[Task item]
Pull out each line of the data that includes the word "QQuickView".

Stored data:
----
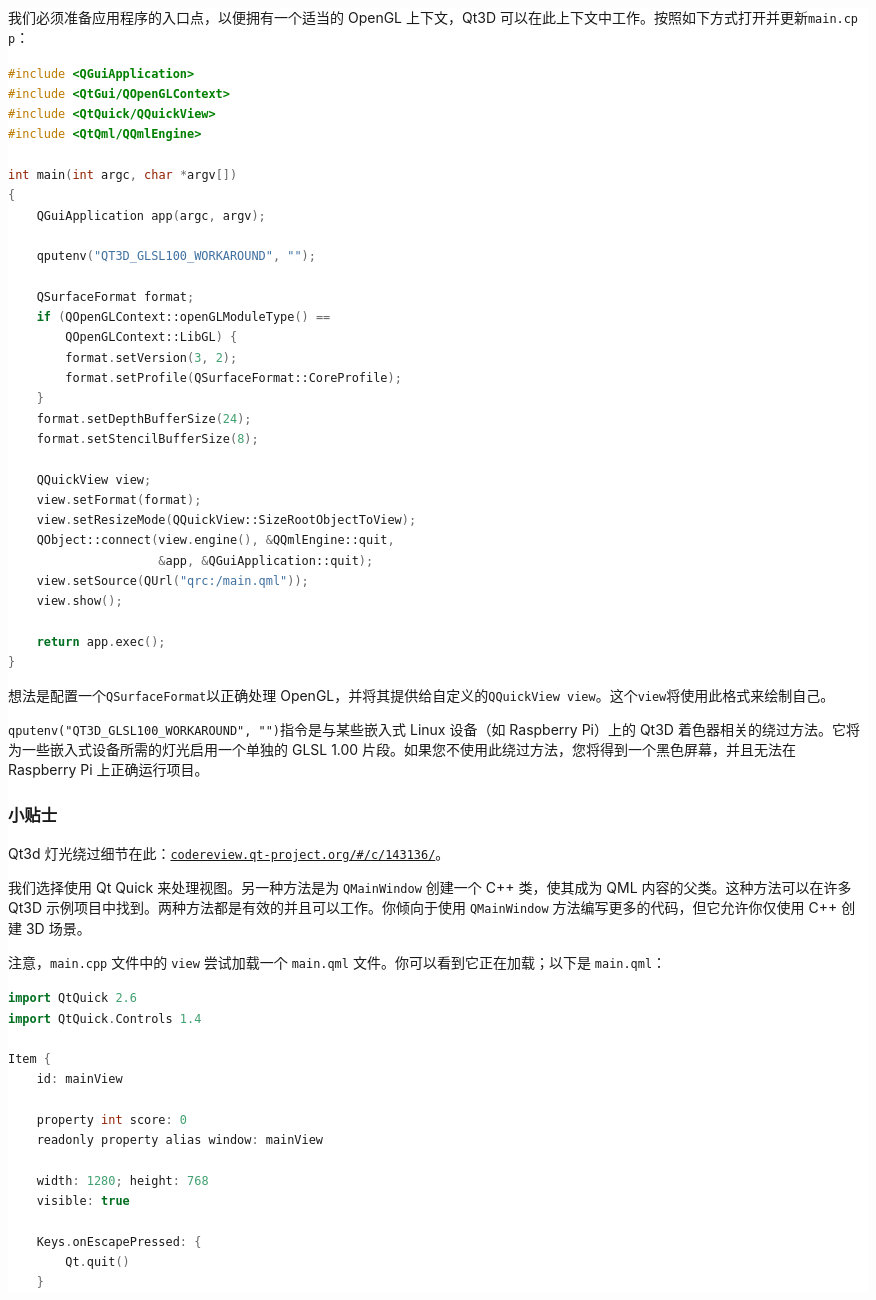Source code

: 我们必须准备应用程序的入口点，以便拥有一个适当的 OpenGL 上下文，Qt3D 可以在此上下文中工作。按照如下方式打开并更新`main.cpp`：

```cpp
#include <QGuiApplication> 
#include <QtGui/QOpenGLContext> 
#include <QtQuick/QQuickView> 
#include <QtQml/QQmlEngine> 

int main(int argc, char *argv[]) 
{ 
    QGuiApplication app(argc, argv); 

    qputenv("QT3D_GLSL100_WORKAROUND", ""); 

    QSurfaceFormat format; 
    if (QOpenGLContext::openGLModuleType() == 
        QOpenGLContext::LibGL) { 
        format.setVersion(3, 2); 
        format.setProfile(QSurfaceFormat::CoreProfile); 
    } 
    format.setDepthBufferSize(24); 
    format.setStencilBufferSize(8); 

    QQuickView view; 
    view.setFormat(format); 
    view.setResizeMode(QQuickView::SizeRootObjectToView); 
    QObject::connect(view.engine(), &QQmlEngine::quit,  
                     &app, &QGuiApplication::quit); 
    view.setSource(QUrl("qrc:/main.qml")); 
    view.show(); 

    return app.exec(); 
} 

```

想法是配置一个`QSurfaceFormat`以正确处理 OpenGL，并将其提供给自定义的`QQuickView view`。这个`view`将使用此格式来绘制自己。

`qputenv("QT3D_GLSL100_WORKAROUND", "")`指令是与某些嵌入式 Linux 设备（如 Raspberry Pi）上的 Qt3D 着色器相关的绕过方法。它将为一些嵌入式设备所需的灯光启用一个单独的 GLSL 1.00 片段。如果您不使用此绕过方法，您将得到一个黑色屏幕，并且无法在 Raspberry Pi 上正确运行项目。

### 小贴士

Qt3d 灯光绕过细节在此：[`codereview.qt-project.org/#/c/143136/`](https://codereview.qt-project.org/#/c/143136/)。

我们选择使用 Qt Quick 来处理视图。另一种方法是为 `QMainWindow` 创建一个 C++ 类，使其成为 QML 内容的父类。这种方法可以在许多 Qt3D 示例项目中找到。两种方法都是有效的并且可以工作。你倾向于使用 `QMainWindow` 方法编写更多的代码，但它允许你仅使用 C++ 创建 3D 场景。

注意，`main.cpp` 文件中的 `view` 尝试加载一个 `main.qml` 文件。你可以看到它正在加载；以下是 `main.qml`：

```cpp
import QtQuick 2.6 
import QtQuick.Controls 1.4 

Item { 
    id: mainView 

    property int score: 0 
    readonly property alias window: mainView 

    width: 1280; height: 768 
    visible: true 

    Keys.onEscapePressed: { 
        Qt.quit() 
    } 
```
----
[Worked solution]
#include <QtQuick/QQuickView> 
    QQuickView view; 
    view.setResizeMode(QQuickView::SizeRootObjectToView); 
想法是配置一个`QSurfaceFormat`以正确处理 OpenGL，并将其提供给自定义的`QQuickView view`。这个`view`将使用此格式来绘制自己。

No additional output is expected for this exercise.